Naga Coin Crowdsale Contract Audit

The NAGA distribution smart contract code NAGACoin.sol (“The smart contract”) has been audited. OpenZeppelin libraries are not considered in the audit.

Below our assessment and recommendations, in order of importance.

Critical Severity

• No issues of critical severity. The contract can be deployed for the intended.

High Severity Issues

• No High Severity Issues.

Medium Severity Issues

Check that destination of token transfers is not 0X0

• Sanity check on parameter address _to is missing in both the functions mint(address _to, uint256 _amount) and mintWithTimeLock(address _to, uint256 _amount, uint256 _releaseTime). This means that the token can be transferred to the zero address 0x00 by calling the function with the arguments mint('0x00','tokenAmount'). The same is the case for the function mintWithTimeLock.
• Rate of occurrence: Low (Reason: Minting is only allowed to owner)
• Correction: We advise to use: require(_to != address(0))

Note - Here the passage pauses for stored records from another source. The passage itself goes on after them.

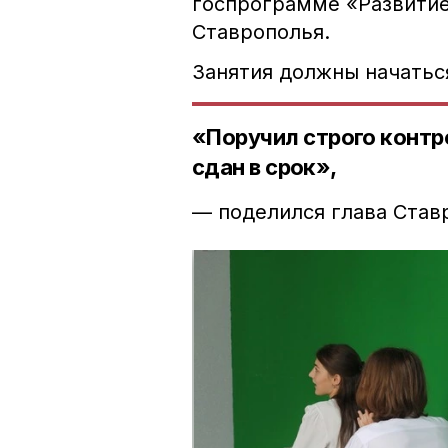
госпрограмме «Развитие
Ставрополья.
Занятия должны начаться
«Поручил строго контр
сдан в срок»,
— поделился глава Став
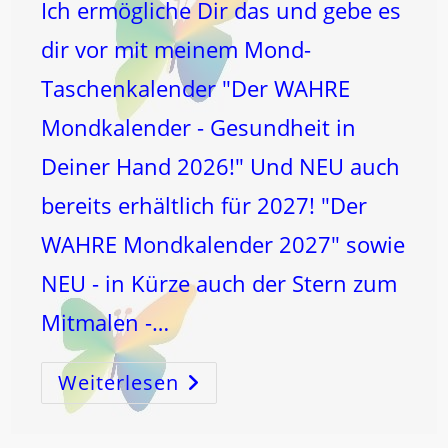
Ich ermögliche Dir das und gebe es
dir vor mit meinem Mond-
Taschenkalender "Der WAHRE
Mondkalender - Gesundheit in
Deiner Hand 2026!" Und NEU auch
bereits erhältlich für 2027! "Der
WAHRE Mondkalender 2027" sowie
NEU - in Kürze auch der Stern zum
Mitmalen -…
Weiterlesen
L
ICH
T
BEWUSSTSEIN!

Minting can lock tokens to a time in the past

• Sanity check on parameter uint256 _releaseTime is missing in function mintWithTimeLock(address _to, uint256 _amount, uint256 _releaseTime). This means the token can be locked by passing a _releaseTime from the past.
• Rate of occurrence: Low (Reason: Minting is only allowed to owner)
• Correction: We advise to use: require(_releaseTime > now)

Low Severity Issues

Redundant code has been found. For gas optimisation we recommend to remove this code in order to minimize the contract size.

The modifiers onlyOwner and canMint are called twice in the function mint(address _to, uint256 _amount) and called thrice in the function mintWithTimeLock(address _to, uint256 _amount, uint256 _releaseTime) because they are also implemented by the parent function which means they are redundant in NAGACoin.sol

Additional Information and Notes

1. The smart contract is ERC20 compatible, as required by the functional specification. Token minting is managed by the contract owner outside of the smart contract which means the contract is centralized. The contract owner has full control of the token supply and distribution and has the power to create tokens at will. Collected funds are also under the control of the owner and managed outside of The smart contract. These features may be unexpected by some users and participants.
2. All the supply will be created and distributed by the central owner account so it is highly recommended to use a hardware wallet for protecting the owner account or a multisig wallet.
3. Warnings: Formal security audits are not enough to be safe. We recommend implementing an automated contract-based bug bounty and setting a period of time where security researchers from around the globe can try to break the contract’s invariants.

Conclusions and Recommendations

1. No critical issues have been found in the code. Medium and low severity issues have been identified and respective corrections have been proposed.
2. In general, it is highly recommended to comply with community best practice of ERC20 token issuance and to use sanity checks on function arguments.
3. If saving gas is a high priority and therefore the checks of address _to and uint256 _releaseTime were eliminated for this reason, even more gas could be saved by removing other checks such as total supply limit because input values are double checked.